==== TEXTO BASE ====

Primeiro, ele contou que passou mal em casa, foi ao hospital e constatou um tumor na cabeça. Internado com urgência, ele passou por cirurgia e foi liberado para voltar para casa. Dois meses depois, no entanto, teve uma recaída.

“Exames de rotina mostraram que sobrou ‘um treco da gororoba’, então deveria ser submetido a uma segunda operação, sem prazo definido. Até que eu tive aquele ‘piripaque’ aqui, nesse canto”, recordou-se.

Greco comentava uma vitória do São Paulo sobre o Atlético Goianiense pela Copa Sul-Americana, em 8 de setembro de 2022, quando parou abruptamente de falar. O apresentador Felipe Motta, que estava ao lado dele, perguntou se o colega estava bem, e com a negativa chamou o intervalo para que ele fosse atendido.

Depois disso, ele ficou novamente afastado, até ter um retorno gradual à emissora. Inicialmente, de forma remota, e em setembro de 2023, ele voltou ao estúdio da ESPN, onde ele ingressou em 1994.

“Imaginávamos ainda voltar a bancada do SportsCenter. Nosso sonho acabou. Vamos enviar luz e paz para que seja uma passagem tranquila”, escreveu o companheiro de bancada Paulo Soares, em texto publicado na sexta-feira (10) na coluna de Juca Kfouri no UOL.

Além da emissora, o paulista passou também por SBT, Band, Estadão, Diário Popular e Folha, durante um breve período, de setembro a novembro de 1989.

Como jornalista e comentarista, trabalhou na cobertura de 11 Copas do Mundo, entre outras competições importantes, como Copa das Confederações, Copa América e Libertadores.

Formado em jornalismo pela Escola de Comunicação e Artes, da Universidade de São Paulo, onde também fez o curso de Letras, Antero quase seguiu por um caminho completamente diferente do que trilhou. Por um tempo, ele cultivou o desejo de ser padre.

====

TAREFAS E EXERCÍCIOS:
• A. Indique se cada afirmação concorda com o texto sobre Antero Greco, respondendo sim ou não e citando as palavras do texto que decidem a resposta: (i) Greco ingressou na ESPN em 1994; (ii) Greco trabalhou na cobertura de 12 Copas do Mundo; (iii) Greco se formou em jornalismo pela Escola de Comunicação e Artes da Universidade de São Paulo.
• B. Escreva uma continuação para o texto sobre Antero Greco, começando logo após a última frase dele.

==== DADOS FORNECIDOS ====

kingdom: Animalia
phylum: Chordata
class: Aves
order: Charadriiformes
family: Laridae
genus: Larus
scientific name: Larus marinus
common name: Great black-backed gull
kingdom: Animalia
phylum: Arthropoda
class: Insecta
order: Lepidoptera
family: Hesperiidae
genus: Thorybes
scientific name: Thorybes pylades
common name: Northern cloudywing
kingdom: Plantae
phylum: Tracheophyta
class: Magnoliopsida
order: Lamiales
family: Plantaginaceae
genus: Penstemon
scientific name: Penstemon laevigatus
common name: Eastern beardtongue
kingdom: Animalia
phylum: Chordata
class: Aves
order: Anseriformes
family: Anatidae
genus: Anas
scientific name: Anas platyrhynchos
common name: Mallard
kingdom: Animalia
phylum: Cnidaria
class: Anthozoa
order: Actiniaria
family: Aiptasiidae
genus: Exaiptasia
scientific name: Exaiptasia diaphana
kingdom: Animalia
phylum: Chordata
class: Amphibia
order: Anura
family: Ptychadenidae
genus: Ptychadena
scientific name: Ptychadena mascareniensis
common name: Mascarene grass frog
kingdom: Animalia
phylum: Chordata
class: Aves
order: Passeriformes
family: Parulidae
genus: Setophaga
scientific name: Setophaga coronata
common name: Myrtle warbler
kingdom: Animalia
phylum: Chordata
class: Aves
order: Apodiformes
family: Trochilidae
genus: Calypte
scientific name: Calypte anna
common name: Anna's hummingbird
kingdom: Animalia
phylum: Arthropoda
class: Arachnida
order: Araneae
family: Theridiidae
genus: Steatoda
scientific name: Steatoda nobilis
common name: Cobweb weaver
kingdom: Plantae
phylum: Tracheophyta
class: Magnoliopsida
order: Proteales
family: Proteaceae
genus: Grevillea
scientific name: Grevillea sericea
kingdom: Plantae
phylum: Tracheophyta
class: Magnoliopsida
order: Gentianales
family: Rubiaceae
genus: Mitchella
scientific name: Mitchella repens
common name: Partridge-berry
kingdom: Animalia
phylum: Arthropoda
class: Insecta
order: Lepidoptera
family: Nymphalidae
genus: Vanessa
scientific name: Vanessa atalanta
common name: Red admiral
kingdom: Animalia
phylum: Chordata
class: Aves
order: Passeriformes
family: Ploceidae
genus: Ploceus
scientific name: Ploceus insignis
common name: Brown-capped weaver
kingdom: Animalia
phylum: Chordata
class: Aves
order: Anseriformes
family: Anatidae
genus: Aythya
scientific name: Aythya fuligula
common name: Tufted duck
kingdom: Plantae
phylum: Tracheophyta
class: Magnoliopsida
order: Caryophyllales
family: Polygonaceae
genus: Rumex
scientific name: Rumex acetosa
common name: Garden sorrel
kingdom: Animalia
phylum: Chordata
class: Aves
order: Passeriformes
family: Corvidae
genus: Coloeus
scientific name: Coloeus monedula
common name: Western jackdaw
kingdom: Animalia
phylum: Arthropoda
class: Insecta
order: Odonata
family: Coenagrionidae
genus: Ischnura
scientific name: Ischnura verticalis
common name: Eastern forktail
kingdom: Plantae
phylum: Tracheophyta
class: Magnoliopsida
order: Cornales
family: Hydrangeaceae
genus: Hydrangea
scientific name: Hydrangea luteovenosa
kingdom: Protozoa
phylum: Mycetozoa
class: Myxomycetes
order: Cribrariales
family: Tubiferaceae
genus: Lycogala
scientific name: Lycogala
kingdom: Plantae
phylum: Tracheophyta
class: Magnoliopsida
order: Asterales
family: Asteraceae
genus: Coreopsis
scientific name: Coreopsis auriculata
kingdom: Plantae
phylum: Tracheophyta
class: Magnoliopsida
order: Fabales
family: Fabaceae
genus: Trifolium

====

RESPOSTAS DAS TAREFAS:
• A.
(i) Sim: "voltou ao estúdio da ESPN, onde ele ingressou em 1994".
(ii) Não: "trabalhou na cobertura de 11 Copas do Mundo".
(iii) Sim: "Formado em jornalismo pela Escola de Comunicação e Artes, da Universidade de São Paulo".

• B.
“Talvez tivesse seguido e depois abandonado porque era muito contestador para os padrões salesianos, que eram os padres que eu frequentava na escola em que estudei, o Liceu Coração de Jesus. Fiquei um mês em Campinas, no seminário”, contou em entrevista ao UOL.

Em 1974, ele iniciou a carreira no jornalismo, como revisor no Estadão. No jornal, ele exerceu ainda as funções de repórter, chefe de reportagem, repórter especial e editor assistente.

Quem o conheceu acredita que os períodos em que Antero trabalhou na mídia impressa moldaram seu estilo de trabalho.

“Embora ele tenha tido toda essa carreira na TV e protagonizado cenas deliciosas com o Amigão, no SportsCenter, ele foi um jornalista das antigas. Um filho de [Johann] Gutenberg”, descreve Juca Kfouri, colunista da Folha.

Amigos de longa data e colegas de trabalho durante anos nos canais ESPN, Juca e Antero gostavam de cultivar uma saudável rivalidade. “Ele era o palmeirense mais corintiano do Brasil. Como ele nasceu no Bom Retiro, ele brincava que tinha essa costela corintiana”, relembra Kfouri.

“Comigo, ele só se referia ao Corinthians como ‘nosso Corinthians’. Era incapaz de fazer qualquer gozação tão logo terminasse um Dérbi com vitória do Palmeiras, como tem sido mais frequente”, acrescenta.

Adepto das redes sociais, ele também era reconhecido por ter opiniões fortes, sobretudo sobre política. A postura lhe rendeu o rótulo de militante político, de extrema-esquerda, algo que o incomodava.

Também ao UOL, ele recordou uma entrevista que fez com Luiz Inácio Lula da Silva, à época como ex-presidente depois de seus dois primeiros mandatos. Na ocasião, preferiu adotar uma postura sisuda.

“Passei a entrevista toda sisudo. Sisudo mesmo, porque achei que tinha que ser assim. Tanto que o entrevistado percebeu e, depois, perguntou. Falei que é meu jeito. Fiz perguntas que repercutiram em sites, jornais e com candidatos que ele citou”, disse Antero.

“Já entrevistei Havelange, cobri visita do Papa, entrevistei general na época da ditadura, entrevistei Blatter, Platini, Pelé, o garçom, entrevistei caras idolatrados e execrados. Porque minha profissão é jornalismo. Entrevistaria o Doria, Alckmin, Bolsonaro, a Erundina, qualquer um que me chamasse”, acrescentou.

Quem quer que fosse seu entrevistado, Antero Greco tinha sempre o mesmo objetivo, o de fazer as pessoas refletirem e não só sobre esportes, mas sobre qualquer assunto, ainda que de forma leve. Assim ele se pautou ao longo de toda sua carreira.